» DATA FOR THE TASK
· · · ·
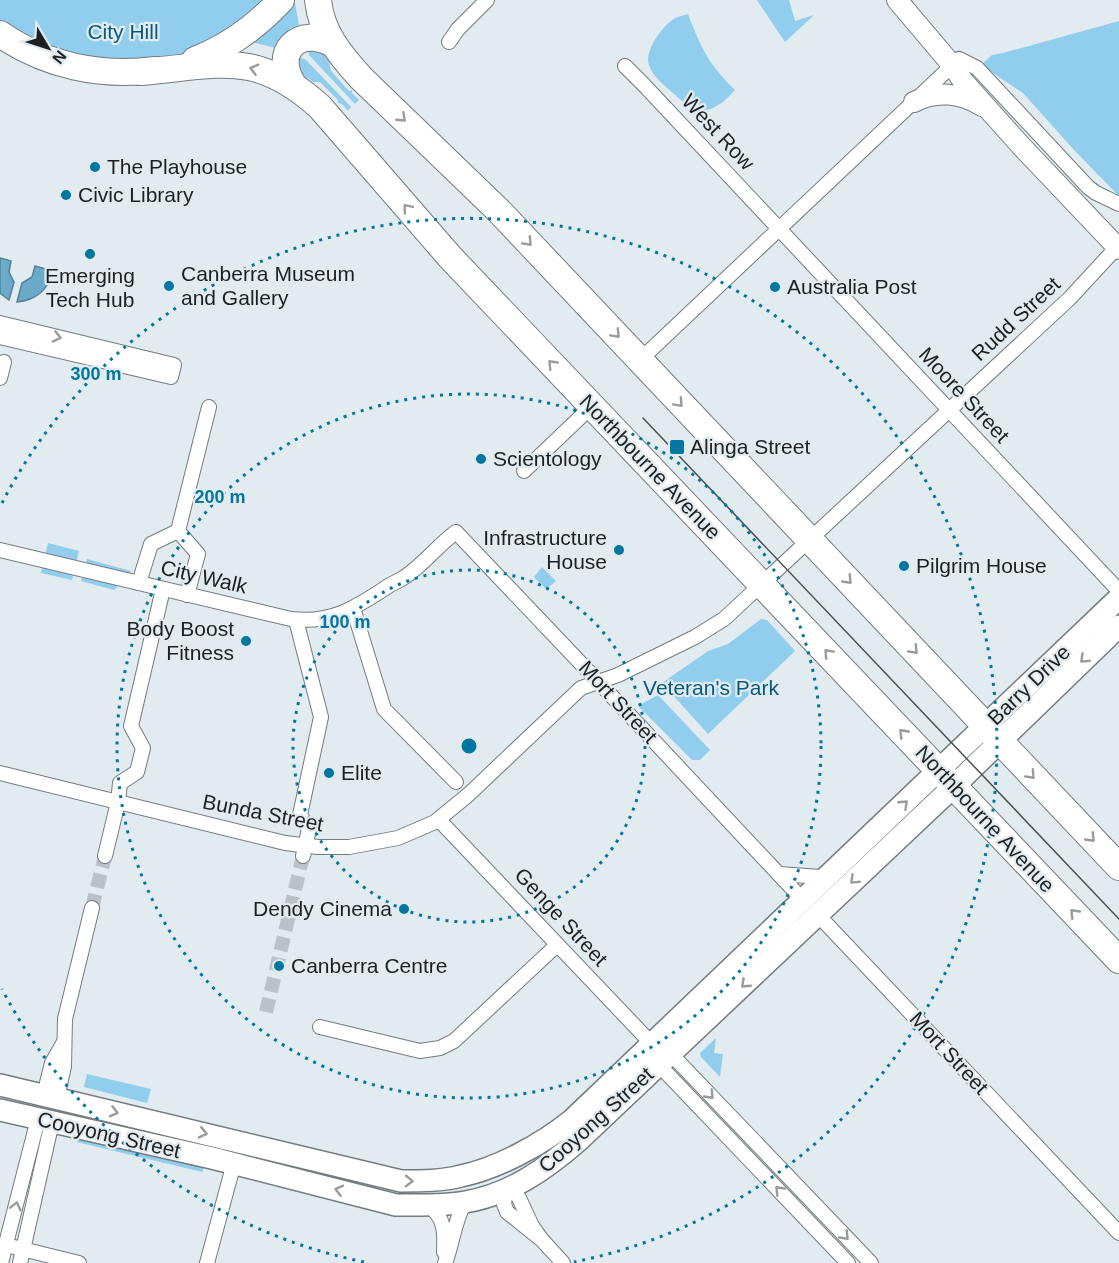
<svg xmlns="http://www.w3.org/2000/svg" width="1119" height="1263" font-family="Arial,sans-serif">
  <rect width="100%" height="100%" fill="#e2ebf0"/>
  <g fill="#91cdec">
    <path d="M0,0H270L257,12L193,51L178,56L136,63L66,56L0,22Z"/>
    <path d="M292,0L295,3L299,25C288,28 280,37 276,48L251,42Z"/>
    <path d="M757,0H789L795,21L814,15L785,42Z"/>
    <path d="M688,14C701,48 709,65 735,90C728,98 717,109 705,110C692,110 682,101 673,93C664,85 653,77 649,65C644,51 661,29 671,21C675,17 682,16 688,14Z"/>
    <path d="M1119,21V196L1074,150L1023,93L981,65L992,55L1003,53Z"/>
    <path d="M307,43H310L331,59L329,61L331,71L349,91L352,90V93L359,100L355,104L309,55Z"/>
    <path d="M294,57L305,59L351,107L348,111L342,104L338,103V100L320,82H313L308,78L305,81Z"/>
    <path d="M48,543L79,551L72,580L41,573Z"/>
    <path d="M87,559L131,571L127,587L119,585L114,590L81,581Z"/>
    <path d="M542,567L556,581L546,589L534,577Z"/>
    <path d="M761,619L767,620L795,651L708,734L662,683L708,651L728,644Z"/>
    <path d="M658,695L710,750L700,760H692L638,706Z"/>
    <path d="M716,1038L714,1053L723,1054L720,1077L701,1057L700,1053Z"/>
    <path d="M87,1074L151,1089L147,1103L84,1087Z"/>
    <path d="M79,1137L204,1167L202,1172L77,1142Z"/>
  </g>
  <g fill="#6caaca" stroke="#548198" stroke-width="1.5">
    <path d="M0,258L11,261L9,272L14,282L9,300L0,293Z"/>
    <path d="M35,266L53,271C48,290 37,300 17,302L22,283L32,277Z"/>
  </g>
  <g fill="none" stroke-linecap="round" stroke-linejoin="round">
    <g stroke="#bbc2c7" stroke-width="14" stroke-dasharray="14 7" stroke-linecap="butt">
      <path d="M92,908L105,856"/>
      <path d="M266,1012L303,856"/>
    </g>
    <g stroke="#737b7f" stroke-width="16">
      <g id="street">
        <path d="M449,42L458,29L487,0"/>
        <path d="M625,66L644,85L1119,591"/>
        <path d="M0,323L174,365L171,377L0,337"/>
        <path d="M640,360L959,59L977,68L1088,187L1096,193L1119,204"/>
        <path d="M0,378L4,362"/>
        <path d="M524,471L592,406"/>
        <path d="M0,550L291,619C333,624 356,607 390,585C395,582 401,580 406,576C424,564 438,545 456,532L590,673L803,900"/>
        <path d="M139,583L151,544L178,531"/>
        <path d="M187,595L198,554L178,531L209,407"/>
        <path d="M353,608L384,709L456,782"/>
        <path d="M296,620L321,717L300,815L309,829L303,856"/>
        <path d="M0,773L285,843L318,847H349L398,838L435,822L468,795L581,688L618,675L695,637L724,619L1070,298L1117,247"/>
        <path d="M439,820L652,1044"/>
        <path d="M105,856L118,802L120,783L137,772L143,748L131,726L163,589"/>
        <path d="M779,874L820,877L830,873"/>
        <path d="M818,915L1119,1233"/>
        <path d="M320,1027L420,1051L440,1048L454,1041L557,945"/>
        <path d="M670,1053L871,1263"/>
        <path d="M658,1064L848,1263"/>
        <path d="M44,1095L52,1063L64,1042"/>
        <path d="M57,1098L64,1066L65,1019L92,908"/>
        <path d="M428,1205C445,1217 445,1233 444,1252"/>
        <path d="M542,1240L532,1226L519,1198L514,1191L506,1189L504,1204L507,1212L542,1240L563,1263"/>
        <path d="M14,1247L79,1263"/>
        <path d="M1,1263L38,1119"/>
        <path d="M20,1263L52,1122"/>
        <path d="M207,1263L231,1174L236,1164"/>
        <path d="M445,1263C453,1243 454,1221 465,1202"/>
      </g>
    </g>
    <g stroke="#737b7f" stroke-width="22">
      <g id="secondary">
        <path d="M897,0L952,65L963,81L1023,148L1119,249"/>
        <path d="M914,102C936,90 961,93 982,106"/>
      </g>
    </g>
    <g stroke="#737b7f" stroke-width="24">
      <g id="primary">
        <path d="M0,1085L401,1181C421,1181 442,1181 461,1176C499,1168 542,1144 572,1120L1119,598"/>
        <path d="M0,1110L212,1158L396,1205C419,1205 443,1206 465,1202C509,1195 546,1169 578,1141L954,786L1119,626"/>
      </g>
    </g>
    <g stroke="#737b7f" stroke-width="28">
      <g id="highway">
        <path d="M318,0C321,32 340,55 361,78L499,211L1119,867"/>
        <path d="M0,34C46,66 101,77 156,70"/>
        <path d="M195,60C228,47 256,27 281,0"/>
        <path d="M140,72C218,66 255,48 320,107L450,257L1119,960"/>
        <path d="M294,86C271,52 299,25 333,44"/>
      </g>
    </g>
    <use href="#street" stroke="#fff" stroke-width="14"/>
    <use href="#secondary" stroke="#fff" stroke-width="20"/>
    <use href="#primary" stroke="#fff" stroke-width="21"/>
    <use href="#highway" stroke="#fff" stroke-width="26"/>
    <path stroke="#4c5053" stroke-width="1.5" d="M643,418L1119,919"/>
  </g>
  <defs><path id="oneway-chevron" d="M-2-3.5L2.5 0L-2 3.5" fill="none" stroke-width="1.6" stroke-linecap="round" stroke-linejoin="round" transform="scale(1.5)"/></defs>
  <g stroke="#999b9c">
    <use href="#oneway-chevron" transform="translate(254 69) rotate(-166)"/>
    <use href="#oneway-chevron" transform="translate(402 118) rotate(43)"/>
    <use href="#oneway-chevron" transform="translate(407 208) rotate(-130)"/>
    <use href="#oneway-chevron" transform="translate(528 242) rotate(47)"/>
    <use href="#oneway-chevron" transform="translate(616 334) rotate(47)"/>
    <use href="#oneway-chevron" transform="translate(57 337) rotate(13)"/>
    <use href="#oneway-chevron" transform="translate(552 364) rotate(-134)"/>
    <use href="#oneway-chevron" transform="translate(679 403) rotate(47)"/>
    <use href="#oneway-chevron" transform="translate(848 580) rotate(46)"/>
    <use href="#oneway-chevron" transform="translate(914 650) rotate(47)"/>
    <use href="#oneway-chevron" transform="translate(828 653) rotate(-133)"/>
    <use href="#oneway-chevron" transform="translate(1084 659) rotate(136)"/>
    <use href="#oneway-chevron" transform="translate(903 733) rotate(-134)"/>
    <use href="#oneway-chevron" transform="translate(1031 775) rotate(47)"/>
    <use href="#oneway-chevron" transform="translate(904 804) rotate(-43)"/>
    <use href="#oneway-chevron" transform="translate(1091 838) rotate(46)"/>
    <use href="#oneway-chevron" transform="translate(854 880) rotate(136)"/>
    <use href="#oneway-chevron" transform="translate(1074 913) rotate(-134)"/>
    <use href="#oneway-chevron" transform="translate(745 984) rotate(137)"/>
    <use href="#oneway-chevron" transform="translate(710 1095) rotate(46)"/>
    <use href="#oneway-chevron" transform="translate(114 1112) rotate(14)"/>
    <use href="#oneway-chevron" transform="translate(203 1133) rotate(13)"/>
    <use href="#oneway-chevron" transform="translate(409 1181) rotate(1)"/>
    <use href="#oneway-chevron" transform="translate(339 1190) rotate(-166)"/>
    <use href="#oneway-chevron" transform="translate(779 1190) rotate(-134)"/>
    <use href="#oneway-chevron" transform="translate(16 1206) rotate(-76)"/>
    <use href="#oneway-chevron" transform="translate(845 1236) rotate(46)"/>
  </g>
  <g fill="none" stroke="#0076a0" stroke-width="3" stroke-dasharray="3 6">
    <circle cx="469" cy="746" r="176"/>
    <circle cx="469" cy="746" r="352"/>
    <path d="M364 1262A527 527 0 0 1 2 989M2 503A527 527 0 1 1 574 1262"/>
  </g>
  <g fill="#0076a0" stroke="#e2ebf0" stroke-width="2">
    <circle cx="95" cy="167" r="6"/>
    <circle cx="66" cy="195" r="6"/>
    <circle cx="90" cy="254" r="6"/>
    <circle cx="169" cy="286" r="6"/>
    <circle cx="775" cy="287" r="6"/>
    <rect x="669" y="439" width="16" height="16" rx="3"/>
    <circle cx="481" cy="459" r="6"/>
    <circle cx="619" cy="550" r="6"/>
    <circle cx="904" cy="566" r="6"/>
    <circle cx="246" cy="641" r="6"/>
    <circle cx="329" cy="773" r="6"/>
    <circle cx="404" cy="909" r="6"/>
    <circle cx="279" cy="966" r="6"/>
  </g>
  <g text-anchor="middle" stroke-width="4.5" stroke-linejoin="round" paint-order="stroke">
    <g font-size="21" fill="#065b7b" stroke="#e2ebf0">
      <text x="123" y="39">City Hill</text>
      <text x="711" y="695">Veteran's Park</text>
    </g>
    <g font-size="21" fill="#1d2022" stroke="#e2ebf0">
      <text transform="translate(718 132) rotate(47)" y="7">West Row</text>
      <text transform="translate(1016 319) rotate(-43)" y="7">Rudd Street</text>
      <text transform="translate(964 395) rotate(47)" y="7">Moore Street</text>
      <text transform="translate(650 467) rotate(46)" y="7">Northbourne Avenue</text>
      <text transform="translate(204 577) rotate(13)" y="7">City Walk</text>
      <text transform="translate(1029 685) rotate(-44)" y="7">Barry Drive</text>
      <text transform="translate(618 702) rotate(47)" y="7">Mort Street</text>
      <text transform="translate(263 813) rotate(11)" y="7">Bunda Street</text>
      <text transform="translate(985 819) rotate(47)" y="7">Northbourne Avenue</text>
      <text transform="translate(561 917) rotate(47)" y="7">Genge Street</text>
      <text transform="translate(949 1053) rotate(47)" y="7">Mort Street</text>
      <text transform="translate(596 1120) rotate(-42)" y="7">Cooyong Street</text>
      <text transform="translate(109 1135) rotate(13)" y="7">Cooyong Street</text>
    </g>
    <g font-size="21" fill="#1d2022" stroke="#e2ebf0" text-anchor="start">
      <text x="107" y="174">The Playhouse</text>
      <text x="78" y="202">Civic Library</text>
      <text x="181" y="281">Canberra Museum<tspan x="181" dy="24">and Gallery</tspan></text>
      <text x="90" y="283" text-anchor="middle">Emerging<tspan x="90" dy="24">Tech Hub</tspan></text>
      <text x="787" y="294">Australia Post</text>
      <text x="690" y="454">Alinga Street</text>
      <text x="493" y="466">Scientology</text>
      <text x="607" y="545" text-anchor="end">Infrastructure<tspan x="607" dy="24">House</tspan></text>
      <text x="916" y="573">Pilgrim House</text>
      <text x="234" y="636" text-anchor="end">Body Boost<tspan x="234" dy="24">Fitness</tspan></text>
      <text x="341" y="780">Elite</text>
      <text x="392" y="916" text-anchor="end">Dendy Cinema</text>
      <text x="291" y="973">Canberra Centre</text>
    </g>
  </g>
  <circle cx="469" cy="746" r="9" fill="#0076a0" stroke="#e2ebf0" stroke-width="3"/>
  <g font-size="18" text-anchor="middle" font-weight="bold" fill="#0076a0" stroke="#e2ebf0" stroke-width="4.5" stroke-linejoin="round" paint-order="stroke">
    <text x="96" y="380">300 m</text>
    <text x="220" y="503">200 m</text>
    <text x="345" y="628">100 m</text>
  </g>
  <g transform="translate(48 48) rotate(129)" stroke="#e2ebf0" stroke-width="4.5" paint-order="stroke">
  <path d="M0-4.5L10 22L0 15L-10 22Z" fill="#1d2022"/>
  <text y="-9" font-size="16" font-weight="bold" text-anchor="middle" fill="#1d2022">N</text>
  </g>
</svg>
· · · ·
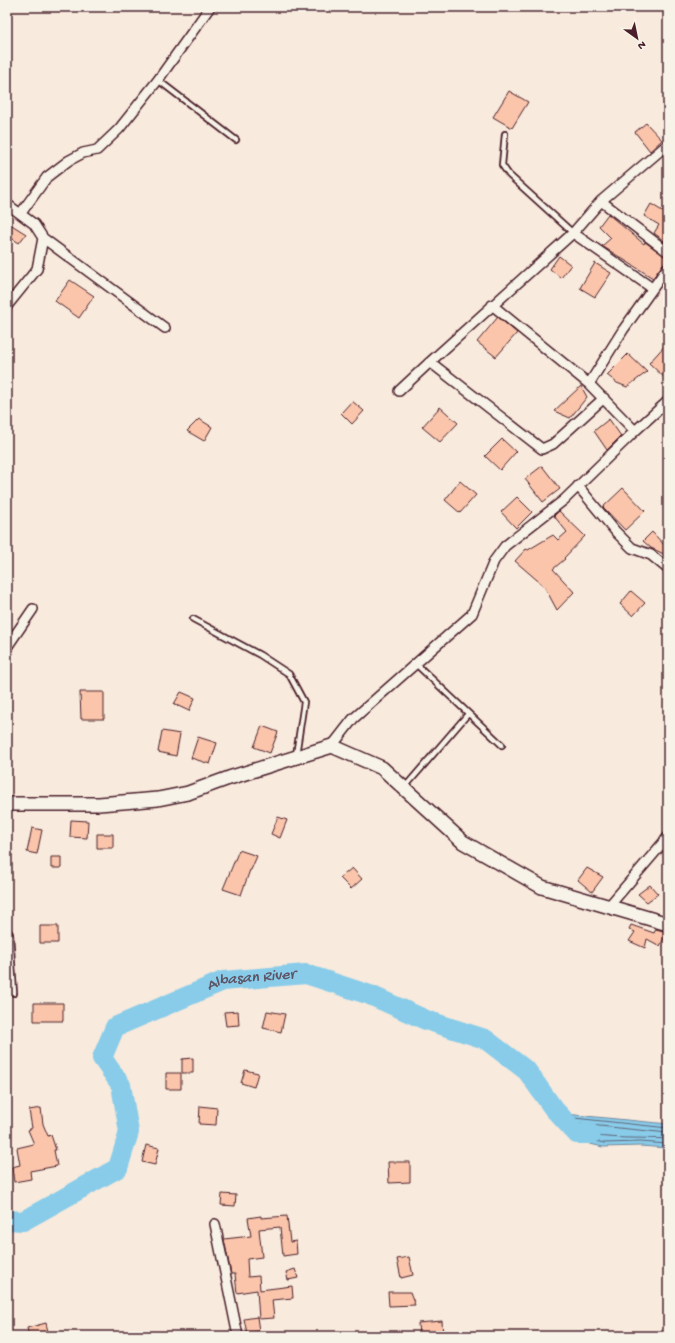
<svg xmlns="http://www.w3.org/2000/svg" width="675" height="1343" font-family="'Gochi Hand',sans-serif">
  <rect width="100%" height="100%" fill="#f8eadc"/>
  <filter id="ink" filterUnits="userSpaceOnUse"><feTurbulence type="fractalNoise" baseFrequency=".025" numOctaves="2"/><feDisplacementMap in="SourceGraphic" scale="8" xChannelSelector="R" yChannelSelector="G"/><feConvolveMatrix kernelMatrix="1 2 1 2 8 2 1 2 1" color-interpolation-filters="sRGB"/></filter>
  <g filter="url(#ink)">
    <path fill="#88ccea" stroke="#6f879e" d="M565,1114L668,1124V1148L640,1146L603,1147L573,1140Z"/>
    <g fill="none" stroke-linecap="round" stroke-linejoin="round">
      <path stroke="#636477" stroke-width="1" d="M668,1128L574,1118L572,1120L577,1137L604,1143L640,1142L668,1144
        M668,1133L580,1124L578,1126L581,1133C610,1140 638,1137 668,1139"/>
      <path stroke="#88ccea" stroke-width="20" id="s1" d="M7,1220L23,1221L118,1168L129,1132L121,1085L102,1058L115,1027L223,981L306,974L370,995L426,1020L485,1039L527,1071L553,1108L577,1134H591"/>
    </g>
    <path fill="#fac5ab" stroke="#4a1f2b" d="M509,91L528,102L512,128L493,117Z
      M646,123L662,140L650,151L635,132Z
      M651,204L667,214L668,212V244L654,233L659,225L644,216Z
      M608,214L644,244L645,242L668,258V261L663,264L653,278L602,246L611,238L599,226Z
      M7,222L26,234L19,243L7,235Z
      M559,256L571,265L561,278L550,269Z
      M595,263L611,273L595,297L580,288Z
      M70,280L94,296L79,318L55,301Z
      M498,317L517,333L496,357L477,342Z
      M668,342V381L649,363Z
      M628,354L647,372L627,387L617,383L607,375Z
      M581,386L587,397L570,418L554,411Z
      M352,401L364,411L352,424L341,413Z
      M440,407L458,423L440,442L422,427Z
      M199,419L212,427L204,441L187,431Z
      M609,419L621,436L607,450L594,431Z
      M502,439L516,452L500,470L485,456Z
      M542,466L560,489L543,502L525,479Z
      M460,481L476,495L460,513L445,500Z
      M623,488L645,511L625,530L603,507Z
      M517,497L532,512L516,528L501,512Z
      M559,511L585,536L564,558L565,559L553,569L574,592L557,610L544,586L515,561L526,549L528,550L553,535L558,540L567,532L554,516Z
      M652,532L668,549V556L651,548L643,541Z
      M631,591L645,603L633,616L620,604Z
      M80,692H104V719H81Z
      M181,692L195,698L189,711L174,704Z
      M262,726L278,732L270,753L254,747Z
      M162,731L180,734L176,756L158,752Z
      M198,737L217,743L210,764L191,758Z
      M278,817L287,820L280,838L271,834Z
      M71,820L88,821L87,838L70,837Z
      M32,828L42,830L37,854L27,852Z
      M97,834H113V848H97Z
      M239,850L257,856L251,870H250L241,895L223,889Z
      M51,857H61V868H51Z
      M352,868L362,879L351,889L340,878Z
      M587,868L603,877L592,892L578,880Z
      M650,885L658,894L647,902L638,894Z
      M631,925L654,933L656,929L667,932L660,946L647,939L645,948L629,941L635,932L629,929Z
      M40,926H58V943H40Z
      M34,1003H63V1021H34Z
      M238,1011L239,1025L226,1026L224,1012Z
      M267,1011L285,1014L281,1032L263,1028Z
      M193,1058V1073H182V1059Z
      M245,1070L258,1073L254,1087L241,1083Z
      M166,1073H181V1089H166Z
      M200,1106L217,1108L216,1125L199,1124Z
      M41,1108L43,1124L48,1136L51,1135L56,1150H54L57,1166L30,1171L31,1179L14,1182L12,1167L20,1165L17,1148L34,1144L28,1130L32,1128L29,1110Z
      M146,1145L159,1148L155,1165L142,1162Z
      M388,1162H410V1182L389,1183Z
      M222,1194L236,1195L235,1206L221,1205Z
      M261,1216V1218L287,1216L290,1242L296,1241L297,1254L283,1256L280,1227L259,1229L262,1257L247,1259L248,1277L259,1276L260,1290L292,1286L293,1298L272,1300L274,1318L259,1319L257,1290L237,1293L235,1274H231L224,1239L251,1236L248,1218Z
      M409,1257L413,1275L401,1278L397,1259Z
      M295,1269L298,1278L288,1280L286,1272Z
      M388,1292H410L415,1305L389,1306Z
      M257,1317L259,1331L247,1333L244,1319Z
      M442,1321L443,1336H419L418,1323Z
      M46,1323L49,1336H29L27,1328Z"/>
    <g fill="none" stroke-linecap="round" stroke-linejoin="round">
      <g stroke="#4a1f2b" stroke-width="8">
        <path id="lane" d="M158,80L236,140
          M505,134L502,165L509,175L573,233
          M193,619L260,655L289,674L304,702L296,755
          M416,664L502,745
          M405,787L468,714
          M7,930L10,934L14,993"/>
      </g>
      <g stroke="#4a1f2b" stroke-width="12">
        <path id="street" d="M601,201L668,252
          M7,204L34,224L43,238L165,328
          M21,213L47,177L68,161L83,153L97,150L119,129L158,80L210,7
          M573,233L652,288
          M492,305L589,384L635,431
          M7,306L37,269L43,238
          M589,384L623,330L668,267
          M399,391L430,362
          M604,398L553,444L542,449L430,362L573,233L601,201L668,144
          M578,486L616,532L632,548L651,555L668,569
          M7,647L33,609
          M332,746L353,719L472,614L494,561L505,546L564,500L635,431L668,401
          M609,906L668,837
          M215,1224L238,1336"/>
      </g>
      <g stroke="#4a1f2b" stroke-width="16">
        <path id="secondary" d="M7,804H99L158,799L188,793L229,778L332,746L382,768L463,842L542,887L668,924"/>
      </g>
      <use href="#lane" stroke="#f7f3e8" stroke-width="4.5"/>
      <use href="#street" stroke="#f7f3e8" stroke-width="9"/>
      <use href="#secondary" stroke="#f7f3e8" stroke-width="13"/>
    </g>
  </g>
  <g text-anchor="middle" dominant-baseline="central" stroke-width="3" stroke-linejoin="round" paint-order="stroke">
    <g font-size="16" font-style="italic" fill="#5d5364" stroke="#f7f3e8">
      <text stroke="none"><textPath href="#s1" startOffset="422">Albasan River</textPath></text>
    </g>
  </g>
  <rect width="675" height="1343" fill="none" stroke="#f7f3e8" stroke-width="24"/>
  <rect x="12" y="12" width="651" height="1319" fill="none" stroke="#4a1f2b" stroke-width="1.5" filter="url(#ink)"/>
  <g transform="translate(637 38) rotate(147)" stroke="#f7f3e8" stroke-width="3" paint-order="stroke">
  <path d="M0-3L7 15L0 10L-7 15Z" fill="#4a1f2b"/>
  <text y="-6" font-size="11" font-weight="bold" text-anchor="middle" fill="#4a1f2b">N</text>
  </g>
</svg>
· · · ·
Return the lines of the records that include the string "scale".

» YOUR SOLUTION
  <defs><path id="oneway-chevron" d="M-2-3.5L2.5 0L-2 3.5" fill="none" stroke-width="1.6" stroke-linecap="round" stroke-linejoin="round" transform="scale(1.5)"/></defs>
  <filter id="ink" filterUnits="userSpaceOnUse"><feTurbulence type="fractalNoise" baseFrequency=".025" numOctaves="2"/><feDisplacementMap in="SourceGraphic" scale="8" xChannelSelector="R" yChannelSelector="G"/><feConvolveMatrix kernelMatrix="1 2 1 2 8 2 1 2 1" color-interpolation-filters="sRGB"/></filter>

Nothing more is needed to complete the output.